…seriously, how do you know it’s love?
I’m talking about the love between two person here. The love to your partner. And I’m not asking how do I know it’s love from the other party. I’m asking how do I know that what I have is true love.
Yeah I’m that pathetic and I seriously not happy posting this up. I’m so pathetic that I have to post this up to know the answers. Somebody might read this with a disgust face saying ‘OMG so sad this perempuan’. Yeah yeah I allow you, for this time. Because I feel sad for myself.
How do we know it’s true love, or it’s merely a care feeling?
How do we know it’s true love, or we feel it just because we’re lonely and we need someone?
How do we know it’s true love, not true lust? (Oh God, God forbid!)
How do we know it’s true love or it’s just merely sympathy because the other person love us so much that we feel sorry for her/him?
Like seriously, how??
Because let me spill one secret here, I don’t know what I feel now.
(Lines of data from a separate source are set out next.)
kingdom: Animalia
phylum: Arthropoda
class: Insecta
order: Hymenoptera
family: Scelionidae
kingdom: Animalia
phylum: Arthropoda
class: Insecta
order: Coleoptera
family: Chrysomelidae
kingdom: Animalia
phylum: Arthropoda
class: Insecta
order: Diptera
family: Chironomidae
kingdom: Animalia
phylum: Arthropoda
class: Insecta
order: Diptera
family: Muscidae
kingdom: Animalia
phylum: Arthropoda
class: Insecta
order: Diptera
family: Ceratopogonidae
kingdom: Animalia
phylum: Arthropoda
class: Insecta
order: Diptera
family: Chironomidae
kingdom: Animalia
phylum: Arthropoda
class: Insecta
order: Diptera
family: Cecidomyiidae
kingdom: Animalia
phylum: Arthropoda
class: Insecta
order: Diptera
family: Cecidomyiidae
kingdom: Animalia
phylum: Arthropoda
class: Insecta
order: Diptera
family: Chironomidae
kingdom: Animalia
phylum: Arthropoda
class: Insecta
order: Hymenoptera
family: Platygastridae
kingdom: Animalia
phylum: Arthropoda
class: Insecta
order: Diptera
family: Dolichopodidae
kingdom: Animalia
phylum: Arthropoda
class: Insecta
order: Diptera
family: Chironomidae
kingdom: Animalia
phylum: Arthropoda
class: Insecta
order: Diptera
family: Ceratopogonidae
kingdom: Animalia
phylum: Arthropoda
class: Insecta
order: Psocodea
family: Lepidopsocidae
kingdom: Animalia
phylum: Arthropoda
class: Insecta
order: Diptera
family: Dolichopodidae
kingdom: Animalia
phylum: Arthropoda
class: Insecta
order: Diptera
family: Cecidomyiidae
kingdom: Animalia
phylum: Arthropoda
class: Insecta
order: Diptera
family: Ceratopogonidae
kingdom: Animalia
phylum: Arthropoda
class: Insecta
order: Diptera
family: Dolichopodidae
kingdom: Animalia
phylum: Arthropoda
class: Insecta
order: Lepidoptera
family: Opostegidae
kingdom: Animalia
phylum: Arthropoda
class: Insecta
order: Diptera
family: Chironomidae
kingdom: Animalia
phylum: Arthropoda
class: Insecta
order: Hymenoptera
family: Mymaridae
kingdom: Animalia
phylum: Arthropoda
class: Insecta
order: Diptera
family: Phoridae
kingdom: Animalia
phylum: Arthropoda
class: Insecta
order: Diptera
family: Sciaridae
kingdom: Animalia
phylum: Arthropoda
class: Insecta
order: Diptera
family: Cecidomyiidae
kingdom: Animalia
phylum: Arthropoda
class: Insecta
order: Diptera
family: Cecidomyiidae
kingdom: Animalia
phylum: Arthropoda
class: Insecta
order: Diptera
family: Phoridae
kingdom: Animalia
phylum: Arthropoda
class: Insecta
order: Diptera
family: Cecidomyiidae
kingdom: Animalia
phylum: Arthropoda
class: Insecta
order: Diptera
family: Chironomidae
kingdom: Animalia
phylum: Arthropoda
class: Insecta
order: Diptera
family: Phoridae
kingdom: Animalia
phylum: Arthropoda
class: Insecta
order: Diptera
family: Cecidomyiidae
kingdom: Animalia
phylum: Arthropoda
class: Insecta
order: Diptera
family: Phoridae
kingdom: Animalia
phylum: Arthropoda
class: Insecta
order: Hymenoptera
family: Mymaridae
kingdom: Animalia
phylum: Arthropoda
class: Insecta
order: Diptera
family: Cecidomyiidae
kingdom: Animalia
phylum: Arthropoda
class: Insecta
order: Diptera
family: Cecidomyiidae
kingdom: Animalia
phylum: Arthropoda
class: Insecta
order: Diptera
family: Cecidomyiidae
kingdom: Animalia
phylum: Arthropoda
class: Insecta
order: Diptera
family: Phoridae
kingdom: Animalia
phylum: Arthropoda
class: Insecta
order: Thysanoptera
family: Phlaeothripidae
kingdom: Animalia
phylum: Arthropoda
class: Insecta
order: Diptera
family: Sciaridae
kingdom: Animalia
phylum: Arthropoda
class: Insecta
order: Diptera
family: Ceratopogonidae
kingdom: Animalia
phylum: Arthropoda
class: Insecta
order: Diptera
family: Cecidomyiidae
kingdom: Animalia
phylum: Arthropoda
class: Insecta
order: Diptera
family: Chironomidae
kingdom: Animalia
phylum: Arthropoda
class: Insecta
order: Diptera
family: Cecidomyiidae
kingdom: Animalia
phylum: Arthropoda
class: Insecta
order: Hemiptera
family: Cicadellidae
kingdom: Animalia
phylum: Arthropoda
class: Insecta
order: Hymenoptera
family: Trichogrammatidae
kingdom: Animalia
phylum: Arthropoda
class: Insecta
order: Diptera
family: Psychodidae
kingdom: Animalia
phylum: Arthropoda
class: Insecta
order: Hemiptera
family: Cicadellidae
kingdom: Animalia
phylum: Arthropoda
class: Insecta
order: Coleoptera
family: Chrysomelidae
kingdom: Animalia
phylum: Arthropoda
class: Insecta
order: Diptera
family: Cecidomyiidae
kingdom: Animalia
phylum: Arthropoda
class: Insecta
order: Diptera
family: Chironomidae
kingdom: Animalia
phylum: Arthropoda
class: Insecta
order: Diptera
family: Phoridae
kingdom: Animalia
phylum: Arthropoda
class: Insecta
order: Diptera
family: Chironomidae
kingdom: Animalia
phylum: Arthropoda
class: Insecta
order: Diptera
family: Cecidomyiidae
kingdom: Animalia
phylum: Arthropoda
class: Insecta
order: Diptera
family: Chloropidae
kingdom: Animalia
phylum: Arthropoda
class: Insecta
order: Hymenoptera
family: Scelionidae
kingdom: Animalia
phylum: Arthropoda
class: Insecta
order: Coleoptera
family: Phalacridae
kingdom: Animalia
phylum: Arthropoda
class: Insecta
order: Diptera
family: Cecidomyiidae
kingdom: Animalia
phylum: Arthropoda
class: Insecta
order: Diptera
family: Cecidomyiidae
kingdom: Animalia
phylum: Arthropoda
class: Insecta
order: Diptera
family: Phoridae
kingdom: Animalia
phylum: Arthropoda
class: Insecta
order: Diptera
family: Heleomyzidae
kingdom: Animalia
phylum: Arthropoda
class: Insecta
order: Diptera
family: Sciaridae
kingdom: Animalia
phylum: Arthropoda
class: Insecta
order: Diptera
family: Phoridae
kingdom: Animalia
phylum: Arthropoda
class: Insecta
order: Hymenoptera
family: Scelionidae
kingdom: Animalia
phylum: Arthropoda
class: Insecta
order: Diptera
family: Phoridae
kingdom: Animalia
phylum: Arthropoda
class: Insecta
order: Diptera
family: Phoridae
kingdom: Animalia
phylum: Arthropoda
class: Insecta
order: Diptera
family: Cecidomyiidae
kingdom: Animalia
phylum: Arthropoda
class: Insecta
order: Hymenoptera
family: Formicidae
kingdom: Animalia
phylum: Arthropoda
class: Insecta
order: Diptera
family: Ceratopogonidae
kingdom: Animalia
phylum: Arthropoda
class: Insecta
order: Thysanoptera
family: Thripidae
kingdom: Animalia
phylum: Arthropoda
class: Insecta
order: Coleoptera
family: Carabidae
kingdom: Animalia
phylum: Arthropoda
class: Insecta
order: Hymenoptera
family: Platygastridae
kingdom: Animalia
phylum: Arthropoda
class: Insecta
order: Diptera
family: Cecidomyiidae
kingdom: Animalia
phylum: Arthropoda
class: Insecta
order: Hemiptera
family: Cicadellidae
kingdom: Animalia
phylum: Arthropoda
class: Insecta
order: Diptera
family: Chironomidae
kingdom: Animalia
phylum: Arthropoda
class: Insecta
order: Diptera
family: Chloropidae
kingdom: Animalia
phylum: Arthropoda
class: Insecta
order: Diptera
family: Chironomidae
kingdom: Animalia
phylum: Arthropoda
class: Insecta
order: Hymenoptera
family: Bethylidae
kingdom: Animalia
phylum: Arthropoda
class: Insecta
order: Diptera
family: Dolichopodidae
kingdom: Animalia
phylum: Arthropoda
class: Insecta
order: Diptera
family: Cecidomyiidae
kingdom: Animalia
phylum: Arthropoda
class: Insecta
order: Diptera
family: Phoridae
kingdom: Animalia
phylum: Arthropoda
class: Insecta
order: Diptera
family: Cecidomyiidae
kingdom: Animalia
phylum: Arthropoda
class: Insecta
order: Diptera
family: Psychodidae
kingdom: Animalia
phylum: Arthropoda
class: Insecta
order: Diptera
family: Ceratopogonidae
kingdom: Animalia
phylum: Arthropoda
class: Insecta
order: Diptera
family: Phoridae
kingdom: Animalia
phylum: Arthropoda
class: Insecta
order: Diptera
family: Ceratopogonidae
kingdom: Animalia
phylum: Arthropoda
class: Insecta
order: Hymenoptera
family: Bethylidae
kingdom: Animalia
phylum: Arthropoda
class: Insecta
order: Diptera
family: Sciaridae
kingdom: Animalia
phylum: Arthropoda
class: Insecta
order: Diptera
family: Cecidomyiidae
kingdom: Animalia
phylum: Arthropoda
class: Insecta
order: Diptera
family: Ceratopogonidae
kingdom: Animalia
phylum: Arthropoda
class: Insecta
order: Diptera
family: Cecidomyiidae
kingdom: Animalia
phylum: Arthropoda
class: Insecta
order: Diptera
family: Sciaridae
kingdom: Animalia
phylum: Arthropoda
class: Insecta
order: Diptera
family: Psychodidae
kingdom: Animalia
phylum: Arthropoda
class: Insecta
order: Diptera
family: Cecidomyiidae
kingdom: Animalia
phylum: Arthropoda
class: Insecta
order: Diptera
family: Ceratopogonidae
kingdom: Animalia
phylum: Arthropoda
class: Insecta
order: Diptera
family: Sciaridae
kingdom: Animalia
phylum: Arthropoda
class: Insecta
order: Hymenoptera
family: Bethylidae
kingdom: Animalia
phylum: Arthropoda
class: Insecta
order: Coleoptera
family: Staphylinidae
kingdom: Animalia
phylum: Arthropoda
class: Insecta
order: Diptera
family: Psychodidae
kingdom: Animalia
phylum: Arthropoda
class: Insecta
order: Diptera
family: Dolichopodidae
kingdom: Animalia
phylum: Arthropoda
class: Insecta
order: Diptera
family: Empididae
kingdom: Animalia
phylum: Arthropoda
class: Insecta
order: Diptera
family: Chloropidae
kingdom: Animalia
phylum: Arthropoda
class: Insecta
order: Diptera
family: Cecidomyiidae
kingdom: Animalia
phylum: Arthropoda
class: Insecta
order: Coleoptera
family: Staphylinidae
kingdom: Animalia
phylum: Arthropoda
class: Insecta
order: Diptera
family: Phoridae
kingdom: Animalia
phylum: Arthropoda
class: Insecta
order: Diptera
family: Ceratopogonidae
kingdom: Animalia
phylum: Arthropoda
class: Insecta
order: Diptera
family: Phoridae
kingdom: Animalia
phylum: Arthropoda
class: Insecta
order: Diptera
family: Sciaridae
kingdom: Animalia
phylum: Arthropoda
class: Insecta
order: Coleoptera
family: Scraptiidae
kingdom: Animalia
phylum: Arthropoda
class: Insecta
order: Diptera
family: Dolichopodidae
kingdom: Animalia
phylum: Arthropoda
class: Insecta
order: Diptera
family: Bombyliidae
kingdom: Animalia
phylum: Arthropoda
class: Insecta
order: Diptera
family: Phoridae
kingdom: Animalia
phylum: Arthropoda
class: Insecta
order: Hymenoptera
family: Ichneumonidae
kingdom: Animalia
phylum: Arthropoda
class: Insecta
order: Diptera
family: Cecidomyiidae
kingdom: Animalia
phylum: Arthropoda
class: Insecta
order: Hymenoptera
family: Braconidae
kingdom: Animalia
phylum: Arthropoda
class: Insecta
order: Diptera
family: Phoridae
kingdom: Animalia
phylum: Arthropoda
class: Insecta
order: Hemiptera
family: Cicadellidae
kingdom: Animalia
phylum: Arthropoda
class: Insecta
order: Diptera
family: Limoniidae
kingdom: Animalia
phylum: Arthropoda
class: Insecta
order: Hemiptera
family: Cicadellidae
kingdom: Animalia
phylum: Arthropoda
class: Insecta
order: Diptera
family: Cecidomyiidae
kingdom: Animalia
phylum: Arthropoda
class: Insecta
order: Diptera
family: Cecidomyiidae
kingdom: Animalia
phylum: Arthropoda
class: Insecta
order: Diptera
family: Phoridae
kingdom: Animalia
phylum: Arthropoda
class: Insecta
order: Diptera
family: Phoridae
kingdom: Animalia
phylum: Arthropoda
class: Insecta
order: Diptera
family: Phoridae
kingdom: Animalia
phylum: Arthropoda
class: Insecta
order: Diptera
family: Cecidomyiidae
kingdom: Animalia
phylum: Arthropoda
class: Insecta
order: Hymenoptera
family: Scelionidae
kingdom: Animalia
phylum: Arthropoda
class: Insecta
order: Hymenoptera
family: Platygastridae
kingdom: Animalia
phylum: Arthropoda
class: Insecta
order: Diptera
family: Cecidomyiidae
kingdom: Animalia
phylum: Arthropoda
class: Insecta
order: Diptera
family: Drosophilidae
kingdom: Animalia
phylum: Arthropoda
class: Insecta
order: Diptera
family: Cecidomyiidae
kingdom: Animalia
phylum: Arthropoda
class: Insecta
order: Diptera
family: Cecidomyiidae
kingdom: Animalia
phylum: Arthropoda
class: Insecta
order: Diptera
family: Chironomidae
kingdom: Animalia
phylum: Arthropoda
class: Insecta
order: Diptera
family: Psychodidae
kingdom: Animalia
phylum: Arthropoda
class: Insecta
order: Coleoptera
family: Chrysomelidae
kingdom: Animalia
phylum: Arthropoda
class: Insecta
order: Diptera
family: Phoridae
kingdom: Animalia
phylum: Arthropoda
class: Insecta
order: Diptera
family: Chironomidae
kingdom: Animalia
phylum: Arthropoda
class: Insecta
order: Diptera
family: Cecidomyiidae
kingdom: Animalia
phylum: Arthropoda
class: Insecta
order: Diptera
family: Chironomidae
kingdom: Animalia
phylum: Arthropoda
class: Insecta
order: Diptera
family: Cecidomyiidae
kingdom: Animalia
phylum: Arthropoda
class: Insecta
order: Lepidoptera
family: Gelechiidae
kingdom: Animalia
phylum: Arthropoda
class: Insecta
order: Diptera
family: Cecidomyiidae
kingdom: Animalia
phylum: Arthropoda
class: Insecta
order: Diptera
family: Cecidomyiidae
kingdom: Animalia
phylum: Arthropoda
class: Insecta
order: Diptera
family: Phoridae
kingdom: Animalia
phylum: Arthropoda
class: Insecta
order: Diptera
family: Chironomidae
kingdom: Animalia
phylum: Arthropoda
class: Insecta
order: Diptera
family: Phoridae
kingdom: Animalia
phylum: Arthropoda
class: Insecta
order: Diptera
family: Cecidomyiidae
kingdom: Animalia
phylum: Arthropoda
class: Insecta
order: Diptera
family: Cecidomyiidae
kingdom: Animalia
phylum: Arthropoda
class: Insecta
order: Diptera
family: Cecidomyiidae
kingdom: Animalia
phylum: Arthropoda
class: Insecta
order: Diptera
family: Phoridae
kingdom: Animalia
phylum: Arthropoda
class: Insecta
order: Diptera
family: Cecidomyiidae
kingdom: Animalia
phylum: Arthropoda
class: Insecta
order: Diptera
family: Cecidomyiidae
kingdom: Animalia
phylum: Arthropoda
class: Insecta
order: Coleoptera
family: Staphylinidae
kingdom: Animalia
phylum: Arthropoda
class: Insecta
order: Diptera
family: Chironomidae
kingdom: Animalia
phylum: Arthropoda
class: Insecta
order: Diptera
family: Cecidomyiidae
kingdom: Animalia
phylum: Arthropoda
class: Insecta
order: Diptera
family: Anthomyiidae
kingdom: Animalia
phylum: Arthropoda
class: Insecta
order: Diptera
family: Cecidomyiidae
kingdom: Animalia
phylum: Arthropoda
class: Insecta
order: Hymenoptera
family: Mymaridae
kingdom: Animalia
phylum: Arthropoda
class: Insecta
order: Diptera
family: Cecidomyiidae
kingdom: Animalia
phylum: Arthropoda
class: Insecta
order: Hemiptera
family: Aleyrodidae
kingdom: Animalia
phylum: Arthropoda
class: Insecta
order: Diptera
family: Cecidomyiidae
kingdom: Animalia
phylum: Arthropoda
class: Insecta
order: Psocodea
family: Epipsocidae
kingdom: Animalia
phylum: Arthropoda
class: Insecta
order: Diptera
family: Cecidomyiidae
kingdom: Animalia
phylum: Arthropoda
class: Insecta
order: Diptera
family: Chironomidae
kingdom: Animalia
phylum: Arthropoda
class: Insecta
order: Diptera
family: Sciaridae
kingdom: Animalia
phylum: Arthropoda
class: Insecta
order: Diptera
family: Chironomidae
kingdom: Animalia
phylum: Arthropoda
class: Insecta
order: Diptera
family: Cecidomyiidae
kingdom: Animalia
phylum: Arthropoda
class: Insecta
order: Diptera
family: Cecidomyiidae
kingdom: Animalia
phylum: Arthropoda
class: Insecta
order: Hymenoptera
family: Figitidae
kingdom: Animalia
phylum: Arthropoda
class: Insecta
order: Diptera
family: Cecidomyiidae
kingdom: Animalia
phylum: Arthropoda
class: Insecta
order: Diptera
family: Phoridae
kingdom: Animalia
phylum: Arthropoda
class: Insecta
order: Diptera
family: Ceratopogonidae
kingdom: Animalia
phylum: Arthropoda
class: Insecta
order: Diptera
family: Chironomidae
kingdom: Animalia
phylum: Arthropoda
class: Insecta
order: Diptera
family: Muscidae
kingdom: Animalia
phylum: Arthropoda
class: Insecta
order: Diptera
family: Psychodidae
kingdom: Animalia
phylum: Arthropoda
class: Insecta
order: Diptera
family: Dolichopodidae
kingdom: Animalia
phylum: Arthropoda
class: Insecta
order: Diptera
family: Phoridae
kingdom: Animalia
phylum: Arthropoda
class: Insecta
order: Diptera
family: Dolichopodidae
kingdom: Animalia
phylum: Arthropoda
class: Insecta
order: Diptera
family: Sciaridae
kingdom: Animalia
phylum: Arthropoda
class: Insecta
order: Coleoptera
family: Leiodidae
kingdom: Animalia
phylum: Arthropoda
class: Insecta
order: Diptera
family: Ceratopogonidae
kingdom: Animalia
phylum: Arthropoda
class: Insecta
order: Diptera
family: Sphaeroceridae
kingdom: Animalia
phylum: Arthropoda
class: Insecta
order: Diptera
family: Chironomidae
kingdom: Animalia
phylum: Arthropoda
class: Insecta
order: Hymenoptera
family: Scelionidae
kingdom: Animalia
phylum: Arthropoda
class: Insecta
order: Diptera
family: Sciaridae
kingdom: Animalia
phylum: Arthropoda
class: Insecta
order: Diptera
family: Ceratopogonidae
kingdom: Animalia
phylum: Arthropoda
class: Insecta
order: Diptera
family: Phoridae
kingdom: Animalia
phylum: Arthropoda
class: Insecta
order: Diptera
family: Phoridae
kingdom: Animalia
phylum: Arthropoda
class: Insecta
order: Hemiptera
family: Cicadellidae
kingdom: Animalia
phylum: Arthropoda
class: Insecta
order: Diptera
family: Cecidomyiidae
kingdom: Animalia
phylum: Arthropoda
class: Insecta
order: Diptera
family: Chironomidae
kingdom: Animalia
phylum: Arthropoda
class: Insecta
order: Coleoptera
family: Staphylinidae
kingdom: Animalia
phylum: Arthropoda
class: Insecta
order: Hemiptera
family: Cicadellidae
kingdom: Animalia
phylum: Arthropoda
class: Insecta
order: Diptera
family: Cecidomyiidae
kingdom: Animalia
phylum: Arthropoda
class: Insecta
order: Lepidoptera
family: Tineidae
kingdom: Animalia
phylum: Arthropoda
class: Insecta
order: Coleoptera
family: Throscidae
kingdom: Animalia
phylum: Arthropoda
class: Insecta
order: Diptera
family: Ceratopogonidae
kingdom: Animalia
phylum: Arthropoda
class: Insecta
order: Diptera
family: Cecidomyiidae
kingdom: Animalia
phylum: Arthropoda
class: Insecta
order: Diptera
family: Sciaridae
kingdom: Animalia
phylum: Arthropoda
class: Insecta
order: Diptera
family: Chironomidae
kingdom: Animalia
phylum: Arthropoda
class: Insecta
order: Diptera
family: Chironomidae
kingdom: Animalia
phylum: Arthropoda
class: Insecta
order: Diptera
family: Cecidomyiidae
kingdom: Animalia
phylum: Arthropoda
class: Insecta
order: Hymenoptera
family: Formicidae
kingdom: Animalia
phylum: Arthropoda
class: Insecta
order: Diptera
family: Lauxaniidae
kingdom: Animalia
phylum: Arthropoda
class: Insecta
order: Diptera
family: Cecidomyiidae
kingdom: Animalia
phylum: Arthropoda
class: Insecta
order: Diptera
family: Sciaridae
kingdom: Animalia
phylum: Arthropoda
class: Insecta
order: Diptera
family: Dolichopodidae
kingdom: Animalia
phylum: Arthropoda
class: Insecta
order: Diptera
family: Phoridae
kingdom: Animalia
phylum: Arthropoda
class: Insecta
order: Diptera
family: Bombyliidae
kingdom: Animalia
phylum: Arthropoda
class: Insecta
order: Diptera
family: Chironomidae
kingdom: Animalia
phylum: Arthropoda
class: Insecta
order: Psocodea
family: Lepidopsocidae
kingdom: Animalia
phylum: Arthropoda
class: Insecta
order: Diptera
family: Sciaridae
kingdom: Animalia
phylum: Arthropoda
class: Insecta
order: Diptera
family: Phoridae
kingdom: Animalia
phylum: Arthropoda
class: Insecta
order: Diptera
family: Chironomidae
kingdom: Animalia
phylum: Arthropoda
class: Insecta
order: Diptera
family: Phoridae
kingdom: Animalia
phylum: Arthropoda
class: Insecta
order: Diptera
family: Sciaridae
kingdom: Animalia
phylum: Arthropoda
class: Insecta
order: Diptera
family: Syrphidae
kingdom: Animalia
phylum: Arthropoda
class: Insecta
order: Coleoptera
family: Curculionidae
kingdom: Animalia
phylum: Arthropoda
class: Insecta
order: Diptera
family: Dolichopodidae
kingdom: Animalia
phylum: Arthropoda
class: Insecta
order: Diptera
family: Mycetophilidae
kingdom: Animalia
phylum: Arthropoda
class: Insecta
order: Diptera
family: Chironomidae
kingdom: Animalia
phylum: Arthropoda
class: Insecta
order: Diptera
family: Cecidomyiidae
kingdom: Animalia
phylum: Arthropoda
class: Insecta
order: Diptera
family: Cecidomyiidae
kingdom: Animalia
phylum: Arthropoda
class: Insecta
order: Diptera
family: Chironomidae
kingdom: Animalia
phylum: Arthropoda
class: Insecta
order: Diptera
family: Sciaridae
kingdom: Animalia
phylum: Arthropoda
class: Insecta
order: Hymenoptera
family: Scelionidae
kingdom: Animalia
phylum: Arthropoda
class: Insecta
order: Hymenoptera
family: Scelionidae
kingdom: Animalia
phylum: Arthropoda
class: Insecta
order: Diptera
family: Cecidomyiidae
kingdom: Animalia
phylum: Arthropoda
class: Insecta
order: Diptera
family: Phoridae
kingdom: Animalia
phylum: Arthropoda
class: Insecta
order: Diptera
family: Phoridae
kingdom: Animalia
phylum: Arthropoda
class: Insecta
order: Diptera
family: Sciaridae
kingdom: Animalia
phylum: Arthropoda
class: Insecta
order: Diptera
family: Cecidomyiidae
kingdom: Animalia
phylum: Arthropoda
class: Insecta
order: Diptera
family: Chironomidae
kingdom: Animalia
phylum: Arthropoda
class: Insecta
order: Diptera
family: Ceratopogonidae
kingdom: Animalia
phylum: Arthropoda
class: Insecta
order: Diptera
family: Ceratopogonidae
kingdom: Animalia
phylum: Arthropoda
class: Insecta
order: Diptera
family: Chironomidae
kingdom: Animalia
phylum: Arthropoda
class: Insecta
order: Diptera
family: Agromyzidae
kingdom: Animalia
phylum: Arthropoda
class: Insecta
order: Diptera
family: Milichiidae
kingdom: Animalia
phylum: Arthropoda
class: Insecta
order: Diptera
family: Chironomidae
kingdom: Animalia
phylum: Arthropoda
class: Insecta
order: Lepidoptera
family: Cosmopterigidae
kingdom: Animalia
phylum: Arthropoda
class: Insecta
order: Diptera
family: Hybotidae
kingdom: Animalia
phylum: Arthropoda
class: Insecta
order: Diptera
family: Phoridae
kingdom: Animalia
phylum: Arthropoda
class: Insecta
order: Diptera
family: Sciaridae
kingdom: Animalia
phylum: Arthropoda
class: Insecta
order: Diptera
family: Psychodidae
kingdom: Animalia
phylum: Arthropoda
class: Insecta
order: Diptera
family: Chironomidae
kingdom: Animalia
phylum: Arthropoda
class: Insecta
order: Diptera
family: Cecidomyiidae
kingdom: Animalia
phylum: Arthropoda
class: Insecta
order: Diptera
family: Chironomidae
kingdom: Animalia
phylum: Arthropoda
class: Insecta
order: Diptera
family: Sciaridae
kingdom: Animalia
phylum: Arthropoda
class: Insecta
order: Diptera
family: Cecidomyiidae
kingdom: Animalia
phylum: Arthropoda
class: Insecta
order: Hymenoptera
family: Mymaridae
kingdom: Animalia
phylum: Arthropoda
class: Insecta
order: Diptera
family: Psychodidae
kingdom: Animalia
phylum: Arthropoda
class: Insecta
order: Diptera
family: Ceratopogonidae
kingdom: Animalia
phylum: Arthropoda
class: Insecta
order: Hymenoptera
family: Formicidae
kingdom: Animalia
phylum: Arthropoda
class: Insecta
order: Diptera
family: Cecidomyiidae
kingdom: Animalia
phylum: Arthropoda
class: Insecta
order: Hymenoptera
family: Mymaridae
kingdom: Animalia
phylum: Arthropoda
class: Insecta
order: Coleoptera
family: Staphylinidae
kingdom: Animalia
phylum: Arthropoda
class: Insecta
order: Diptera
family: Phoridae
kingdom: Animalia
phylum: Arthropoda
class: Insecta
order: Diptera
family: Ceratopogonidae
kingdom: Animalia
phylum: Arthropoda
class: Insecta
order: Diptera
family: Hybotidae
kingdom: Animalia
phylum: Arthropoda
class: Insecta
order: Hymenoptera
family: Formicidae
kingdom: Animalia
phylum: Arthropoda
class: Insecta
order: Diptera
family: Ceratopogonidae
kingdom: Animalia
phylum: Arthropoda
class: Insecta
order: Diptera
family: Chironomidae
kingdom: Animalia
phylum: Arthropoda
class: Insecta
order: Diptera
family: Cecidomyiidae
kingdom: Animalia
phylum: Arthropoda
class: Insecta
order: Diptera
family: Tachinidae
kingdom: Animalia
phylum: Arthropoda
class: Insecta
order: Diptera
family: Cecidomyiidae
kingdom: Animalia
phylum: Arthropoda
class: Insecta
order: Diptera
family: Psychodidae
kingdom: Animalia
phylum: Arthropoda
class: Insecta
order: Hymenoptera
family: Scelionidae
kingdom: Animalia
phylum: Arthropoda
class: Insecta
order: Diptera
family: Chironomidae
And for that, I’m running away from that commitment. I’m just scared. Yeah I sound mean. I actually so scared that I ran away. I just don’t know. What if I thought it’s love but one day I actually find out it is not. And what should I do that time when everything is attached and things are way too complicated?
Oh God. At the age of 24, I’m having this crisis. I’m so pathetic. Please still be my friend even after you read this because seriously, this thing do bother me now. Well yeah apart from other things lah kan. Hehehe. 😛
If 1 years ago, I’m so amazed everytime I see people driving (yeah because I can’t bloody drive 1 years ago. Not that I don’t know, but I can’t. I’m scared to death), now, I’m so amazed seeing people take a brave step, and get married. Yeah now I even think marriage is a brave step. Well, yeah, it is! Right? Do you guys think so? Or it just me?
I have a lot to tell you guys but before everybody running away and stop befriend me, I better stop now…
And I hope I can figure this out as time pass by and when the time come, like how I over come the fear of driving because I have no other choice but to drive on my own…. Oh God.